Tuesday, April 16, 2024

Cost of Living payments reach more than four million

More than four million Cost of Living payments have now been made, Revenue Minister, David Parker said today.

The Minister said the number was expected to grow to more than six million payments once the remaining eligible people filed their tax returns by the first quarter of 2023.

Up-to-date information was released by Inland Revenue today in its final summary report after the third Cost of Living payment on October 3.

The total Cost of Living payment of $350 is being made in three instalments of about $116.

Mr Parker said the targeted support would help to “take the hard edges off” for Kiwis feeling the pressure of higher prices.

“The payment was designed to get the money into people’s hands as quickly as possible and the best way to do that was by using the available information held by Inland Revenue to determine eligibility,” Mr Parker said.

“The criteria for eligibility that were agreed by Cabinet have always been absolutely clear and remain the same. They include that a person has to be present in New Zealand to be eligible for the payment.”

IR has continued to work on refining the screening tests for eligibility to the payment to ensure it went to those intended.

“While IRD records are good they are not perfect, so a small percentage of payments went to people who, for instance, were overseas but had a New Zealand address in IR’s data sets,” Mr Parker said.

“The only alternative – requiring people to apply – would have taken much longer, cost far more in wasted administration than would be saved, and seen many eligible people, who did not apply, miss out because of the extra administrative barrier.”

IR has estimated that an application-based scheme would have cost $30 million to administer – $14 million more than the administration cost of the scheme put in place.

“As the three payments were rolled out IR has refined its screening tests, leading to a significant drop in payments going to ineligible people, over the course of the three instalments.”

“The most significant changes were made between the first and third instalments, after I questioned IR about the tests it was applying and whether further screening tests could be used.
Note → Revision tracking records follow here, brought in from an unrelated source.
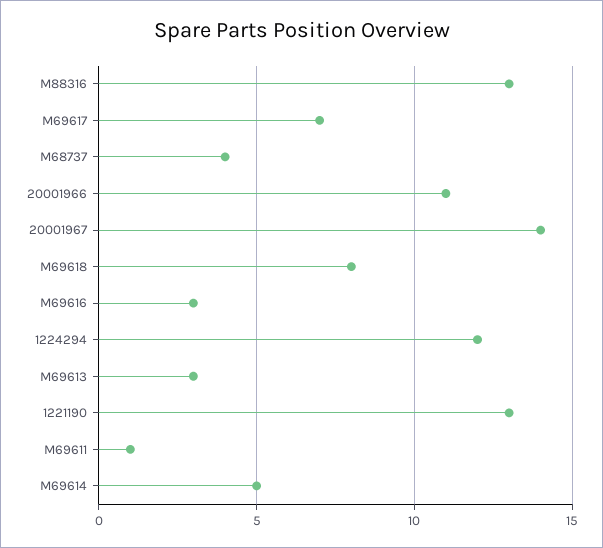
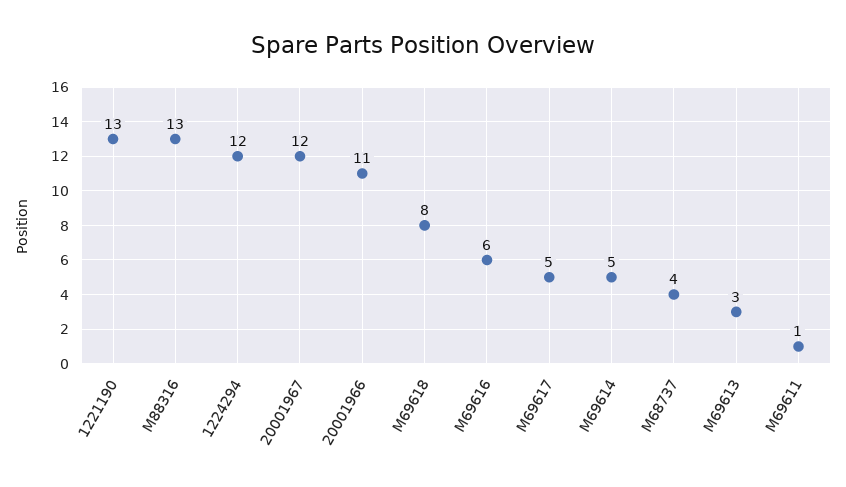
M69617: 7 -> 5
20001967: 14 -> 12
M69616: 3 -> 6

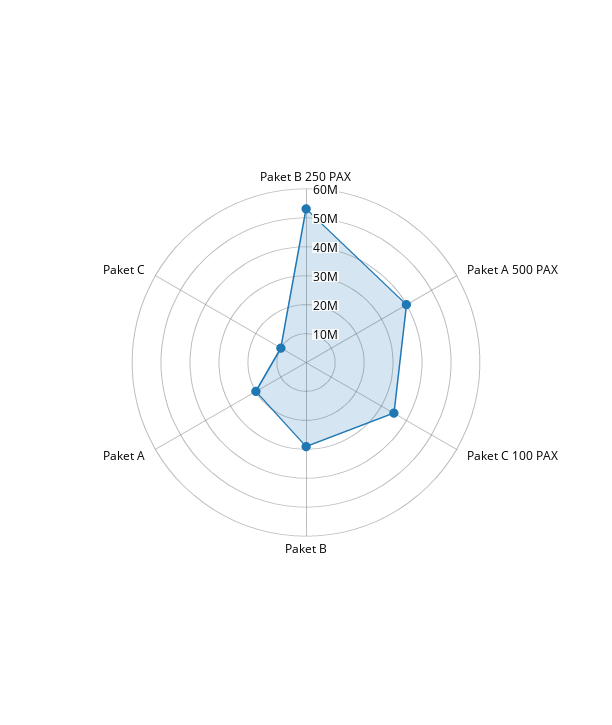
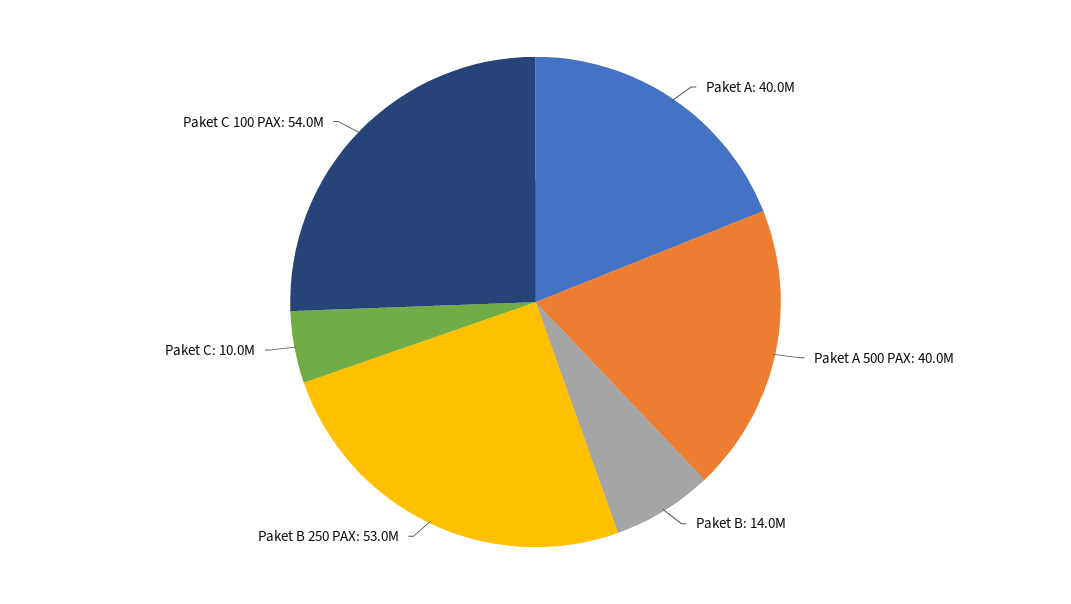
Paket C 100 PAX: 35000000 -> 54000000
Paket B: 30000000 -> 14000000
Paket A: 20000000 -> 40000000

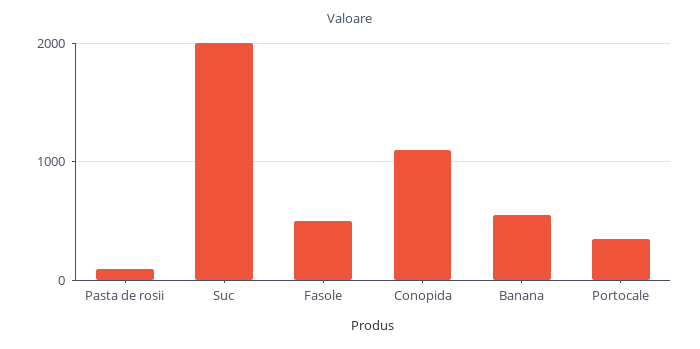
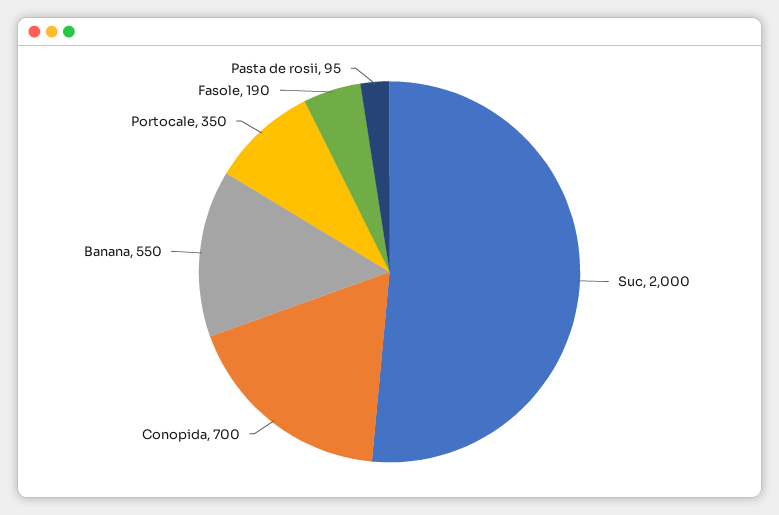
Fasole: 500 -> 190
Conopida: 1100 -> 700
The Auditor-General also expressed concerns,” the Minister said.

IR estimates 1.7% of expected payments had been made to recipients who are potentially overseas, and so may not be eligible.

“This percentage will fall as some of those recipients subsequently confirm they are in New Zealand and as further information is available from New Zealand Customs,” the Minister said

He said the amount paid to people who are potentially overseas is $12.6 million, which is less than the extra cost of an application-based alternative. Some of those assessed as potentially overseas will be eligible, so that figure of $12.6 million will drop as some confirm they were in New Zealand and therefore were eligible.

“If people believe they should receive a payment and don’t get one, they can contact Inland Revenue to confirm they are eligible,” Mr Parker said.